TASK –
Print the listing below exactly as written.

DATA IN THIS EXERCISE –
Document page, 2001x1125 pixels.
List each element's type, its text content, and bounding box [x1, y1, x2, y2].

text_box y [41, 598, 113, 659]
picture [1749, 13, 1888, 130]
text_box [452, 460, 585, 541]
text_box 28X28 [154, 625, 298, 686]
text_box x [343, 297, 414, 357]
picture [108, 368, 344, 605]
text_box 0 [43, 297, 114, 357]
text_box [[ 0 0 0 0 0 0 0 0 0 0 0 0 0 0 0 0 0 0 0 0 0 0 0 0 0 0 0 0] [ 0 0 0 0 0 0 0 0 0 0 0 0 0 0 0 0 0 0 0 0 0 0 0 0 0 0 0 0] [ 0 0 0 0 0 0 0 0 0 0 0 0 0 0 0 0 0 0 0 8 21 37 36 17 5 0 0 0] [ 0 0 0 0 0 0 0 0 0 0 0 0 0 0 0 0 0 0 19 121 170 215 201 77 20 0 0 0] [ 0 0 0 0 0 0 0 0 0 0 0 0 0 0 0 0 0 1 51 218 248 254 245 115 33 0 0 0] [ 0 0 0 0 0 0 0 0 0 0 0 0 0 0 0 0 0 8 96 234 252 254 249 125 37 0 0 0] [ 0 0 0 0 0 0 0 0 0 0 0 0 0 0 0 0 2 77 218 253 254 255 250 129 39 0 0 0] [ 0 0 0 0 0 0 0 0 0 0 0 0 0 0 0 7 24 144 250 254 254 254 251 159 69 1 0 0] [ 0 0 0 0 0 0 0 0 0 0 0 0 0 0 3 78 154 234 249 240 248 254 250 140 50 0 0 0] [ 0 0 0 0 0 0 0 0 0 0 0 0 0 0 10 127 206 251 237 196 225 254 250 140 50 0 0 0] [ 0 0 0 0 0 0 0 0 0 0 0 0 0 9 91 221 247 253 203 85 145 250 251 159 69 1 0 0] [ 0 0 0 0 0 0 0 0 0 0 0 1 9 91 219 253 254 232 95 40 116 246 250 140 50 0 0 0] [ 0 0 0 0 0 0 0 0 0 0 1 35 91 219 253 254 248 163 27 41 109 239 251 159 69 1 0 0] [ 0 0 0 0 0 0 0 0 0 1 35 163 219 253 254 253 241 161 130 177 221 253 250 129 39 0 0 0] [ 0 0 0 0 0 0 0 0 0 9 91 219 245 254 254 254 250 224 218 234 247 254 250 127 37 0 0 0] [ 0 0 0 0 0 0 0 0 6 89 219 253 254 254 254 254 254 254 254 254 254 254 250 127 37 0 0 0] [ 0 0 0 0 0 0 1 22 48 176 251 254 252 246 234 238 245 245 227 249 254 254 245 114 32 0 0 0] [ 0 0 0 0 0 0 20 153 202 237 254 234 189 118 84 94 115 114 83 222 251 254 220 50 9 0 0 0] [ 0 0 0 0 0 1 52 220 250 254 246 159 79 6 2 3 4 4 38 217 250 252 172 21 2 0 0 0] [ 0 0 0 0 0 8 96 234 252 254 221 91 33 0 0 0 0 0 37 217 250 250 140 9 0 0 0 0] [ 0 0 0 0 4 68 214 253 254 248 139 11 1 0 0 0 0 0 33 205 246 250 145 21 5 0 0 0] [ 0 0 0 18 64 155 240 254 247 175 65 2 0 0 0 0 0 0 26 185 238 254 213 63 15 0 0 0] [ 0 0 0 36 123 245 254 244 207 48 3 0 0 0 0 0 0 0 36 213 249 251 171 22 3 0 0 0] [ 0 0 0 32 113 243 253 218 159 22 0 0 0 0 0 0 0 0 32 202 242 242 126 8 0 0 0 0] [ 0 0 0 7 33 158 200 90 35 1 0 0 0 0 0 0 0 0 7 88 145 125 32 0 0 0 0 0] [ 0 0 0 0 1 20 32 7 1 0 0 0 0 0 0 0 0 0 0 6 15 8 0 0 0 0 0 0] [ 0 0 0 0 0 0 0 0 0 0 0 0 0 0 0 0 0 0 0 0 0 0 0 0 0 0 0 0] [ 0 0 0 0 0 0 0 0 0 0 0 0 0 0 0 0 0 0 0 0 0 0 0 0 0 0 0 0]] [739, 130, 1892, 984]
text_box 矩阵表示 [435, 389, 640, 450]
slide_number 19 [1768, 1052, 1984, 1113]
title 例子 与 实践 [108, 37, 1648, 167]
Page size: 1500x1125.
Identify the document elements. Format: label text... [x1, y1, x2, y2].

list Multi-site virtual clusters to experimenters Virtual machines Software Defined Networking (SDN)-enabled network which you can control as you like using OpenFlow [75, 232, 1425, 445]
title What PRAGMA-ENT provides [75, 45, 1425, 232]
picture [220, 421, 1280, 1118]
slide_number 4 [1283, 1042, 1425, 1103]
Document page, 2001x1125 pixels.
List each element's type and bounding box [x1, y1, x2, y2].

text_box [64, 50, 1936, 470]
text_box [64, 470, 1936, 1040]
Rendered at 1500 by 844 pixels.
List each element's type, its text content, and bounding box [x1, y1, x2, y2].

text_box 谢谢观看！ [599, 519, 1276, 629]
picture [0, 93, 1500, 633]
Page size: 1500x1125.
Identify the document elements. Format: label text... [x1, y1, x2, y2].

SOLUTION TO THE PROBLEM –
Document page, 2001x1125 pixels.
List each element's type, its text content, and bounding box [x1, y1, x2, y2].

text_box y [41, 598, 113, 659]
picture [1749, 13, 1888, 130]
text_box [452, 460, 585, 541]
text_box 28X28 [154, 625, 298, 686]
text_box x [343, 297, 414, 357]
picture [108, 368, 344, 605]
text_box 0 [43, 297, 114, 357]
text_box [[ 0 0 0 0 0 0 0 0 0 0 0 0 0 0 0 0 0 0 0 0 0 0 0 0 0 0 0 0] [ 0 0 0 0 0 0 0 0 0 0 0 0 0 0 0 0 0 0 0 0 0 0 0 0 0 0 0 0] [ 0 0 0 0 0 0 0 0 0 0 0 0 0 0 0 0 0 0 0 8 21 37 36 17 5 0 0 0] [ 0 0 0 0 0 0 0 0 0 0 0 0 0 0 0 0 0 0 19 121 170 215 201 77 20 0 0 0] [ 0 0 0 0 0 0 0 0 0 0 0 0 0 0 0 0 0 1 51 218 248 254 245 115 33 0 0 0] [ 0 0 0 0 0 0 0 0 0 0 0 0 0 0 0 0 0 8 96 234 252 254 249 125 37 0 0 0] [ 0 0 0 0 0 0 0 0 0 0 0 0 0 0 0 0 2 77 218 253 254 255 250 129 39 0 0 0] [ 0 0 0 0 0 0 0 0 0 0 0 0 0 0 0 7 24 144 250 254 254 254 251 159 69 1 0 0] [ 0 0 0 0 0 0 0 0 0 0 0 0 0 0 3 78 154 234 249 240 248 254 250 140 50 0 0 0] [ 0 0 0 0 0 0 0 0 0 0 0 0 0 0 10 127 206 251 237 196 225 254 250 140 50 0 0 0] [ 0 0 0 0 0 0 0 0 0 0 0 0 0 9 91 221 247 253 203 85 145 250 251 159 69 1 0 0] [ 0 0 0 0 0 0 0 0 0 0 0 1 9 91 219 253 254 232 95 40 116 246 250 140 50 0 0 0] [ 0 0 0 0 0 0 0 0 0 0 1 35 91 219 253 254 248 163 27 41 109 239 251 159 69 1 0 0] [ 0 0 0 0 0 0 0 0 0 1 35 163 219 253 254 253 241 161 130 177 221 253 250 129 39 0 0 0] [ 0 0 0 0 0 0 0 0 0 9 91 219 245 254 254 254 250 224 218 234 247 254 250 127 37 0 0 0] [ 0 0 0 0 0 0 0 0 6 89 219 253 254 254 254 254 254 254 254 254 254 254 250 127 37 0 0 0] [ 0 0 0 0 0 0 1 22 48 176 251 254 252 246 234 238 245 245 227 249 254 254 245 114 32 0 0 0] [ 0 0 0 0 0 0 20 153 202 237 254 234 189 118 84 94 115 114 83 222 251 254 220 50 9 0 0 0] [ 0 0 0 0 0 1 52 220 250 254 246 159 79 6 2 3 4 4 38 217 250 252 172 21 2 0 0 0] [ 0 0 0 0 0 8 96 234 252 254 221 91 33 0 0 0 0 0 37 217 250 250 140 9 0 0 0 0] [ 0 0 0 0 4 68 214 253 254 248 139 11 1 0 0 0 0 0 33 205 246 250 145 21 5 0 0 0] [ 0 0 0 18 64 155 240 254 247 175 65 2 0 0 0 0 0 0 26 185 238 254 213 63 15 0 0 0] [ 0 0 0 36 123 245 254 244 207 48 3 0 0 0 0 0 0 0 36 213 249 251 171 22 3 0 0 0] [ 0 0 0 32 113 243 253 218 159 22 0 0 0 0 0 0 0 0 32 202 242 242 126 8 0 0 0 0] [ 0 0 0 7 33 158 200 90 35 1 0 0 0 0 0 0 0 0 7 88 145 125 32 0 0 0 0 0] [ 0 0 0 0 1 20 32 7 1 0 0 0 0 0 0 0 0 0 0 6 15 8 0 0 0 0 0 0] [ 0 0 0 0 0 0 0 0 0 0 0 0 0 0 0 0 0 0 0 0 0 0 0 0 0 0 0 0] [ 0 0 0 0 0 0 0 0 0 0 0 0 0 0 0 0 0 0 0 0 0 0 0 0 0 0 0 0]] [739, 130, 1892, 984]
text_box 矩阵表示 [435, 389, 640, 450]
slide_number 19 [1768, 1052, 1984, 1113]
title 例子 与 实践 [108, 37, 1648, 167]
Page size: 1500x1125.
Identify the document elements. Format: label text... [x1, y1, x2, y2].

list Multi-site virtual clusters to experimenters Virtual machines Software Defined Networking (SDN)-enabled network which you can control as you like using OpenFlow [75, 232, 1425, 445]
title What PRAGMA-ENT provides [75, 45, 1425, 232]
picture [220, 421, 1280, 1118]
slide_number 4 [1283, 1042, 1425, 1103]
Document page, 2001x1125 pixels.
List each element's type and bounding box [x1, y1, x2, y2].

text_box [64, 50, 1936, 470]
text_box [64, 470, 1936, 1040]
Rendered at 1500 by 844 pixels.
List each element's type, its text content, and bounding box [x1, y1, x2, y2].

text_box 谢谢观看！ [599, 519, 1276, 629]
picture [0, 93, 1500, 633]
Page size: 1500x1125.
Identify the document elements. Format: label text... [x1, y1, x2, y2].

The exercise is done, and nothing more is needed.